All in whose nostrils was the breath (NESHAMAH) of the spirit (RUACH) of life, all that was on the dry land, died. (Genesis 7:22) [here NESHAMAH and RUACH are used together to describe the breath of the creature, which to me seems a strong suggestion that Genesis 2:7 – NESHAMAH – and Ecclesiastes 12:7 – RUACH – can be understood as speaking of the same ‘breath’/’spirit’.]

In the Flood all animal life that was killed was said to possess this ‘breath of life’. Furthermore, this breath is said to be ‘the breath of the spirit of life’’ The same NESHAMAH and/or RUACH that energised man was also energising animals. We have already considered reasons for animals being classed as ‘souls’ (NEPHESH). Now we are also told that, while they lived, they had ‘the spirit’ (RUACH). What then is different between the constitution of mankind and animals? If we say that humans have an immaterial, immortal soul and a spirit, we must do the same for animals. The Bible makes no distinction. However, it would seem more straightforward to me that both men and animals are ‘souls’, and possess ‘the breath of life’/‘the breath of the spirit of life’/‘a spirit’ as long as they remain living, breathing creatures. The major difference between man and animal (apart from obvious social, intellectual, zoological and physical differences) is the resurrection-promise, which will be addressed in the final section of this document.

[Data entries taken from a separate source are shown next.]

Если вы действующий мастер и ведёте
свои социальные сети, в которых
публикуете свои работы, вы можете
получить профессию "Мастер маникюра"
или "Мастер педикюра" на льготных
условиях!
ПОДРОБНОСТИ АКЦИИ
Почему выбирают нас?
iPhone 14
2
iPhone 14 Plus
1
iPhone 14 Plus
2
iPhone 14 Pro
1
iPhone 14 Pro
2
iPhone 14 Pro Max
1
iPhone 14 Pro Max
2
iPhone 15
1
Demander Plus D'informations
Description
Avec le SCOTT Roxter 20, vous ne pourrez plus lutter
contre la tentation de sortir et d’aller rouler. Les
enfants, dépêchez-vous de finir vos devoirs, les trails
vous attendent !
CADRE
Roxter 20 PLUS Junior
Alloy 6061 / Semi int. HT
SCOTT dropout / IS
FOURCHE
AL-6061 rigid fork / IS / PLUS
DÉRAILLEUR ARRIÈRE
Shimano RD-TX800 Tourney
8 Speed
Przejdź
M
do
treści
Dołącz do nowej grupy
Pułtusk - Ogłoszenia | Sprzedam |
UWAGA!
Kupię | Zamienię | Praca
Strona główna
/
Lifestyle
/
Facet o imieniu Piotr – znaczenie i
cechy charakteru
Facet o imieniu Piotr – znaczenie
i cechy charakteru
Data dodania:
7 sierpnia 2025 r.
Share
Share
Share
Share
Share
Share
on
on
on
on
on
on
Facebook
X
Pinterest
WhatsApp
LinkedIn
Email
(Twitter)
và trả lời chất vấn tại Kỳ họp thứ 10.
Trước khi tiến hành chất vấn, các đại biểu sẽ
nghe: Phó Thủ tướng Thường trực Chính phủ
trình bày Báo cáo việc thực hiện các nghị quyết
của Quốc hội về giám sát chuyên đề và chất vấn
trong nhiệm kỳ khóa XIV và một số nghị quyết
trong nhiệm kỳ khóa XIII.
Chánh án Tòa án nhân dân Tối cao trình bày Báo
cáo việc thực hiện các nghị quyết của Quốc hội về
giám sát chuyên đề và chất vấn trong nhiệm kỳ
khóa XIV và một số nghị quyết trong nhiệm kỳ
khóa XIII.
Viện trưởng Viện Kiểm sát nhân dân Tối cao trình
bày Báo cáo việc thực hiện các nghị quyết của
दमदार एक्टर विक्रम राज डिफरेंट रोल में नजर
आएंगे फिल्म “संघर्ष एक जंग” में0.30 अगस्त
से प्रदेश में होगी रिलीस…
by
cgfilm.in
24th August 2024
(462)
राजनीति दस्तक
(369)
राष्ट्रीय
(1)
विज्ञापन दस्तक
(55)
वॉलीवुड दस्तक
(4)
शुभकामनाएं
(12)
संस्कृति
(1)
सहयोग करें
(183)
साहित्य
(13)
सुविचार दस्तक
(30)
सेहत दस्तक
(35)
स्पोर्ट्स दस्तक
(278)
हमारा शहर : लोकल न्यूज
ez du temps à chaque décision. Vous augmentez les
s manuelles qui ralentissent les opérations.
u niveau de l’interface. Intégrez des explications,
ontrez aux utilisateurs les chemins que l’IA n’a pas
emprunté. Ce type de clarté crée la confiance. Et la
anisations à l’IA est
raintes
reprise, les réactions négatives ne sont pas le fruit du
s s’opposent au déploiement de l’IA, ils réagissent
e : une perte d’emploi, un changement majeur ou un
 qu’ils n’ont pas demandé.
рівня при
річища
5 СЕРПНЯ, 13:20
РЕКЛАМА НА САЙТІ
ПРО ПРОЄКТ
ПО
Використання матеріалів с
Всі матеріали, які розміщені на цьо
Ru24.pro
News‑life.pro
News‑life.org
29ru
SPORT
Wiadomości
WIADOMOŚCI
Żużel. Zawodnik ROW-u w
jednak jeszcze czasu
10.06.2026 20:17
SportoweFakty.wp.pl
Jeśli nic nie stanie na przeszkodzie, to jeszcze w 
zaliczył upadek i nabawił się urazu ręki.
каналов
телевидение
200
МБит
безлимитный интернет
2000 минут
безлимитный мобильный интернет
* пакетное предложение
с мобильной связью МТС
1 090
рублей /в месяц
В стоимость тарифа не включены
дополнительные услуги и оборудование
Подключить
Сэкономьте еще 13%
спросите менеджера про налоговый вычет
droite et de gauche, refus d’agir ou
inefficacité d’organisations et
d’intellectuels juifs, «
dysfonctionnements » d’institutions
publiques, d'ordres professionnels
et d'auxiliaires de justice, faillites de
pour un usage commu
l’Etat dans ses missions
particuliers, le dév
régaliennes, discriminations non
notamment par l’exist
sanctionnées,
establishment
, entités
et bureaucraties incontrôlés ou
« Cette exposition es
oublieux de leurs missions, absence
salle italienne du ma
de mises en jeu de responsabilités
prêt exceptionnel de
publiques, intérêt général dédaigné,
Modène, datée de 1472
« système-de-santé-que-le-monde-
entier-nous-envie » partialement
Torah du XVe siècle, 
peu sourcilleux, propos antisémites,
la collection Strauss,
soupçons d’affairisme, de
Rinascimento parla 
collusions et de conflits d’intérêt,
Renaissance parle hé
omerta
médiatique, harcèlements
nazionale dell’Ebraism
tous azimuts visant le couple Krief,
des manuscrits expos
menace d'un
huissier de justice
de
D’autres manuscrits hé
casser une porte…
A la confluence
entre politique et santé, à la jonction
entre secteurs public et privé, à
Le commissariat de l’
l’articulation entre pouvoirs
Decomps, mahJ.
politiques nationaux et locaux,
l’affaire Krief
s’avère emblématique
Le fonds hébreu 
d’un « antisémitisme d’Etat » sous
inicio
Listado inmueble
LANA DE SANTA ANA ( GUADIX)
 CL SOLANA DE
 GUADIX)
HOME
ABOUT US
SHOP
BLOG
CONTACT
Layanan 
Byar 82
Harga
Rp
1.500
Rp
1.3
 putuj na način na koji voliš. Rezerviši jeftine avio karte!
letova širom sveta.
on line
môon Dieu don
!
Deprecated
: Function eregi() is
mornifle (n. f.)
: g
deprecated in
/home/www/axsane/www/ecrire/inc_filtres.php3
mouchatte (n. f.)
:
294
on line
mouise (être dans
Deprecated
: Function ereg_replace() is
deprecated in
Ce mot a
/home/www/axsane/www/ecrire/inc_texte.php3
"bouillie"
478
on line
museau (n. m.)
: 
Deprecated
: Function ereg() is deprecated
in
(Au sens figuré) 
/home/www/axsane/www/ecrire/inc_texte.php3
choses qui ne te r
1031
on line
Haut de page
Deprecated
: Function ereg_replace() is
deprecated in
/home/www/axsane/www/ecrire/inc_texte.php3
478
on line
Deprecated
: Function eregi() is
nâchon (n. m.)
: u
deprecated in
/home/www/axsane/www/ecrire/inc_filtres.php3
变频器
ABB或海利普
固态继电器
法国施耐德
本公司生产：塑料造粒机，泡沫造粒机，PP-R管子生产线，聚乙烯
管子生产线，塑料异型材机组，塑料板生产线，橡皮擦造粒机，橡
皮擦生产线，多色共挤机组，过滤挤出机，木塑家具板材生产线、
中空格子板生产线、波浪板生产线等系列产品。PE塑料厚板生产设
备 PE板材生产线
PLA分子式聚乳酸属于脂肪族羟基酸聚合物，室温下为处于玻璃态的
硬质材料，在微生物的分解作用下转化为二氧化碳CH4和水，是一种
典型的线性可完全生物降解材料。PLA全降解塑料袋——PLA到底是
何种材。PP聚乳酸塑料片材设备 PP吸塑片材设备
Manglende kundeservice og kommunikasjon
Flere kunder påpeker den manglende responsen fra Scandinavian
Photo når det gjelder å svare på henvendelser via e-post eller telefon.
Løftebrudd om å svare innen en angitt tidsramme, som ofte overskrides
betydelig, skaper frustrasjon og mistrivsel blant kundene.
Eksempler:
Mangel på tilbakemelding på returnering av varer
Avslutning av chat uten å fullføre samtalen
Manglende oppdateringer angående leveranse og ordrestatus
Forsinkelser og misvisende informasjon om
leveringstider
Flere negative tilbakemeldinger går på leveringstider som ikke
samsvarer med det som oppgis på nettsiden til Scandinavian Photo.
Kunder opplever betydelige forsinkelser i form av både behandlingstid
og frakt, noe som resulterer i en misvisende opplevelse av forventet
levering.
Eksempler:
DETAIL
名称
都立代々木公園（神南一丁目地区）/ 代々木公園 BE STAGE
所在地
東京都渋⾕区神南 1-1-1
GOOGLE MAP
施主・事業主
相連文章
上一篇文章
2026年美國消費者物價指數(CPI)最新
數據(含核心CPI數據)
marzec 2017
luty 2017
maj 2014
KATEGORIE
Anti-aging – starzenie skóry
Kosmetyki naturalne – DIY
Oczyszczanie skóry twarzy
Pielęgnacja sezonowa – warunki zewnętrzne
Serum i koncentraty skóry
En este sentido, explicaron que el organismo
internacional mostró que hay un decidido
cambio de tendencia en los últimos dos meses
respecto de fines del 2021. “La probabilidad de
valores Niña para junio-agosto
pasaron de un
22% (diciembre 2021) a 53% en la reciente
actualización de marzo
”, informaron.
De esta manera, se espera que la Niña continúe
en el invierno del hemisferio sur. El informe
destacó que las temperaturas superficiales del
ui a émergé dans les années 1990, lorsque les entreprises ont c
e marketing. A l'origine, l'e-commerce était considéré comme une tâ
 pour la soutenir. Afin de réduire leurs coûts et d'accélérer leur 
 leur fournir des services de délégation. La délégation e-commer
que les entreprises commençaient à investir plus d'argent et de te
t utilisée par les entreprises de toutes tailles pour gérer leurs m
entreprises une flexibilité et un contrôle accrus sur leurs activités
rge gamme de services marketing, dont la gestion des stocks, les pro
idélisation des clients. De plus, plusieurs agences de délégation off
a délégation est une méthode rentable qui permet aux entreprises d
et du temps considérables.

The quote from Job 14:12 supports the idea that this is how early members of the human race understood death. ‘Sleep’ can be a euphemism for death (Psalm 13:3; 76:6; Jeremiah 51:39,57; Daniel 12:2; John 11:11-14; 1st Corinthians 11:30; 15:51; Ephesians 5:14; 1st Thessalonians 4:14; 5:10). Job is explicitly speaking of death when he talks about ‘sleep’ (v.10) which makes it all the more striking when he says that man does not rise’. Though all would agree this is the case with the body, where is Job’s suggestion that the ‘soul’ rises? After all, it is purported to be our ‘true self’, so such a hopeless forecast by Job does not match up with this popular doctrine that is full of hope (though I believe it to be a false hope).         

What I believe should be our hope is more than hinted at in Daniel 12:2 - resurrection. This hope is set against what precedes it chronologically – not souls in Heaven receiving their resurrected bodies, but ‘those who sleep in the dust of the earth’. The New Testament has more to say on this hope but even Job was aware of it:

For I know that my Redeemer lives, and He shall stand at last on the earth; and after my skin is destroyed, this I know, that in my flesh I shall see God, whom I shall see for myself, and my eyes shall behold, and not another. How my heart yearns within me! (Job 19:25-27)

Job’s hope was in his own resurrection, or, more accurately, his hope was in the One who would resurrect him. Knowing therefore the same hope with which New Testament writers were familiar, one ought to take Job’s less hopeful statement (14:12) more seriously. If he knew of the resurrection at the Lord’s return then surely his knowledge of where the dead were at that time would be just as accurate. Nothing good is said of them, which helps us appreciate the extent of the punishment of sin.